I have a post up at The Atlantic Tech featuring an interview I did with Brooks Jackson, Director of Factcheck.org about determining reliable sources. Factcheck.org is a terrific resource, and Brooks’ insights are excellent. Please head over to The Atlantic and read the interview. Here’s a taste:
We tend to be more skeptical of assertions that run counter to our existing worldview. How can we adjust for this bias of “motivated skepticism“? In such situations, it seems our reasoning capabilities are coming to the service of our emotions, to ill effect. Is it ever the case that we ought to employ less critical thinking?
In unSpun, Kathleen Jamieson and I argue that to keep from being fooled by this common human tendency, its a good idea to keep asking yourself “Am I missing something? Does the other guy have a point here?” It also helps to be aware of this universal psychological tendency, and for teachers to point out examples of it.
Kathleen doesn’t like the term “critical thinking” because it implies to some that they should automatically be critical. We prefer “analytical thinking.” If you look at it that way, I think there’s no danger of being too analytical. I agree that there is a danger of automatically distrusting anything said by people in authority. In that sense, yes, there is a danger of too much “critical” thinking. It’s one thing to be skeptical, which is good. It’s another to be cynical, which is a sort of naive belief that everybody is lying.
For more on this from Factcheck.org, check out their Tools of the Trade:
A Process for Avoiding Deception
1. Keep an open mind. Most of us have biases, and we can easily fool ourselves if we don’t make a conscious effort to keep our minds open to new information. Psychologists have shown over and over again that humans naturally tend to accept any information that supports what they already believe, even if the information isn’t very reliable. And humans also naturally tend to reject information that conflicts with those beliefs, even if the information is solid. These predilections are powerful. Unless we make an active effort to listen to all sides we can become trapped into believing something that isn’t so, and won’t even know it.
2. Ask the right questions. Don’t accept claims at face value; test them by asking a few questions. Who is speaking, and where are they getting their information? How can I validate what they’re saying? What facts would prove this claim wrong? Does the evidence presented really back up what’s being said? If an ad says a product is “better,” for instance, what does that mean? Better than what?

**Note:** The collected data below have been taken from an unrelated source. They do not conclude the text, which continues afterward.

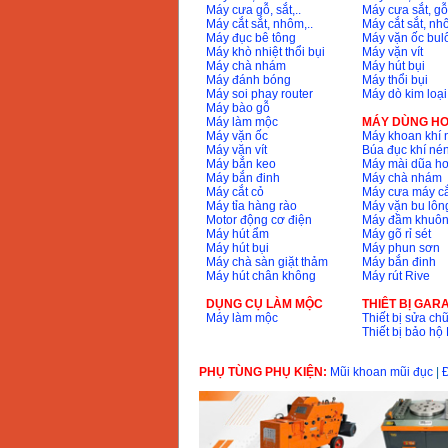
GSB 16RE (750W)
Máy cưa gỗ, sắt,..
Máy cưa sắt, gỗ,
Giá
:
1850000
VND
Máy cắt sắt, nhôm,..
Máy cắt sắt, nhô
Máy đục bê tông
Máy vặn ốc bul
Máy khò nhiệt thổi bụi
Máy vặn vít
Động cơ xăng Honda
Máy chà nhám
Máy hút bụi
GX160 (5.5HP)
Máy đánh bóng
Máy thổi bụi
Giá
:
7200000
VND
Máy soi phay router
Máy dò kim loại
Máy bào gỗ
Máy làm mộc
MÁY DÙNG HƠ
Máy vặn ốc
Máy khoan khí 
Máy vặn vít
Búa đục khí né
Máy mài 100mm
Máy bắn keo
Máy mài dũa hơ
Makita 9553B (710W)
Máy bắn đinh
Máy chà nhám
Giá
:
1296000
VND
Máy cắt cỏ
Máy cưa máy cắ
Máy tỉa hàng rào
Máy vặn bu lông
Motor động cơ điện
Máy đầm khuôn
Máy hút ẩm
Máy gõ rỉ sét
Máy hút bụi
Máy phun sơn
Máy chà sàn giặt thảm
Máy bắn đinh
Máy hút chân không
Máy rút Rive
DỤNG CỤ LÀM MỘC
THIÊT BỊ GAR
Máy làm mộc
Thiết bị sửa chữ
Thiết bị bảo h
PHỤ TÙNG PHỤ KIỆN:
Mũi khoan mũi đục
|
Đ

3. Cross-check. Don’t rely on one source or one study, but look to see what others say. When two or three reliable sources independently report the same facts or conclusions, you can be more confident of them. But when two independent sources contradict each other, you know you need to dig more deeply to discover who’s right.
4. Consider the source. Not all sources are equal. As any CSI viewer knows, sometimes physical evidence is a better source than an eyewitness, whose memory can play tricks. And an eyewitness is more credible than somebody telling a story they heard from somebody else. By the same token, an Internet website that offers primary source material is more trustworthy than one that publishes information gained second- or third-hand. For example, official vote totals posted by a county clerk or state election board are more authoritative than election returns reported by a political blog or even a newspaper, which can be out of date or mistaken.
5. Weigh the evidence. Know the difference between random anecdotes and real scientific data from controlled studies. Know how to avoid common errors of reasoning, such as assuming that one thing causes another simply because the two happen one after the other. Does a rooster’s crowing cause the sun to rise? Only a rooster would think so.